Poloniex Fair Fund
The initial distribution of the Fair Fund took place between January 7 - 13, 2025. This distribution is being made in accordance with the Plan of Distribution, approved by the U.S. Securities and Exchange Commission on January 31, 2023, located on the Case Documents tab of this website. Claims were calculated pursuant to the Plan of Allocation, which is included as Exhibit A of the Plan of Distribution. If you received a check in this distribution, please promptly cash it, as your check will become void on May 7, 2025, i.e., 120 days from issuance. If you require your payment to be reissued, we must receive your reissuance request on or before May 7, 2025 for it to be processed. If your Distribution Payment was sent via wire, and you have not received it, please contact us at [email protected] for further assistance.
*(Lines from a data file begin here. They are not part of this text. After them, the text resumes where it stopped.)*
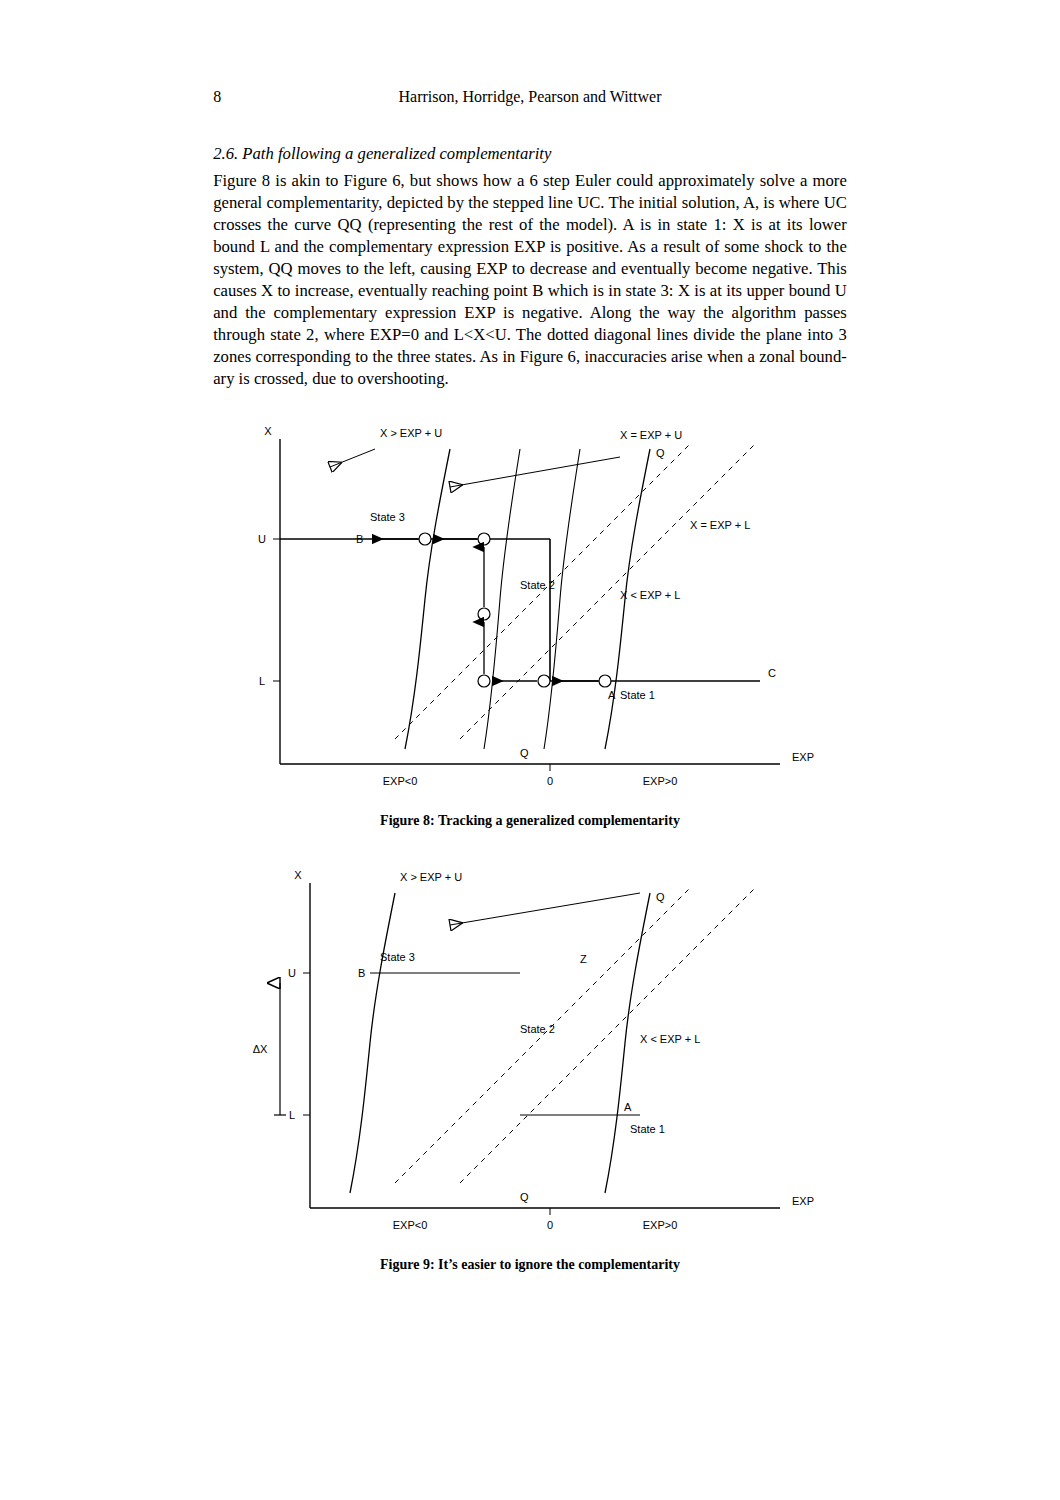8
Harrison, Horridge, Pearson and Wittwer
2.6. Path following a generalized complementarity
Figure 8 is akin to Figure 6, but shows how a 6 step Euler could approximately solve a more general complementarity, depicted by the stepped line UC. The initial solution, A, is where UC crosses the curve QQ (representing the rest of the model). A is in state 1: X is at its lower bound L and the complementary expression EXP is positive. As a result of some shock to the system, QQ moves to the left, causing EXP to decrease and eventually become negative. This causes X to increase, eventually reaching point B which is in state 3: X is at its upper bound U and the complementary expression EXP is negative. Along the way the algorithm passes through state 2, where EXP=0 and L<X<U. The dotted diagonal lines divide the plane into 3 zones corresponding to the three states. As in Figure 6, inaccuracies arise when a zonal boundary is crossed, due to overshooting.
X EXP 0 EXP<0 EXP>0 U L C X = EXP + U X = EXP + L Q Q A B State 3 State 2 State 1 X > EXP + U X < EXP + L
Figure 8: Tracking a generalized complementarity
X EXP 0 EXP<0 EXP>0 U L Q Q A B Z State 3 State 2 State 1 X > EXP + U X < EXP + L ΔX
Figure 9: It’s easier to ignore the complementarity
If you have questions regarding your payment or the initial distribution, please send an email with your questions to [email protected]. |
Background
The United States Securities and Exchange Commission (“SEC” or “Commission”) established a Fair Fund (the "Poloniex Fair Fund") in its proceeding against Poloniex, LLC(“Poloniex”) described below, to compensate preliminary claimants who paid fees to transact in certain crypto assets on the Poloniex trading platform during the period between August 1, 2017 through November 30, 2019, inclusive (the “Relevant Period”) under the following symbols: NAUT, NOTE, SJCX, BELA, BCY, FLDC, FLO, PINK, RADS, BLK, NXC, RIC, XVC, BTCD, BTM, EMC2, GRC, POT, VRC, XBC, NEOS, AMP, EXP, GNO, BCN, GAME, NXT, DCR, GAS, LSK, OMNI, REP, and ARDR (the “Crypto Assets”).
On August 9, 2021, the Commission issued an Order instituting Administrative and Cease-and-Desist Proceedings (the "Order") against Poloniex, LLC ("the Respondent"). In the Order, the Commission found that, from July 2017 through November 2019, Poloniex operated a digital asset trading platform that meets the definition of an “exchange” under the federal securities laws but did not register as a national securities exchange nor operate pursuant to an exemption from registration at any time, in violation of Section 5 of the Securities Exchange Act of 1934. The Commission ordered Poloniex to pay $8,484,313.99 in disgorgement, $403,995.12 in prejudgment interest, and a $1,500,000 civil money penalty to the Commission. The Commission created the Poloniex Fair Fund pursuant to Section 308(a) of the Sarbanes-Oxley Act of 2002, so the penalty paid, along with the disgorgement and interest paid, can be distributed to harmed investors.
On June 28, 2022, the Commission appointed Kurtzman Carson Consultants, LLC, as the fund administrator for the Fair Fund (the “Fund Administrator”). The Fund Administrator is responsible for administering the Fair Fund in accordance with the Plan.
On January 31, 2023, the Commission approved a Plan of Distribution for the Poloniex Fair Fund (the "Plan").
In March of 2023, in accordance with the Plan (publicly available through the "Documents" tab of this website), the Fund Administrator mailed Plan Notices to Preliminary Claimants, as that term is defined in the Plan.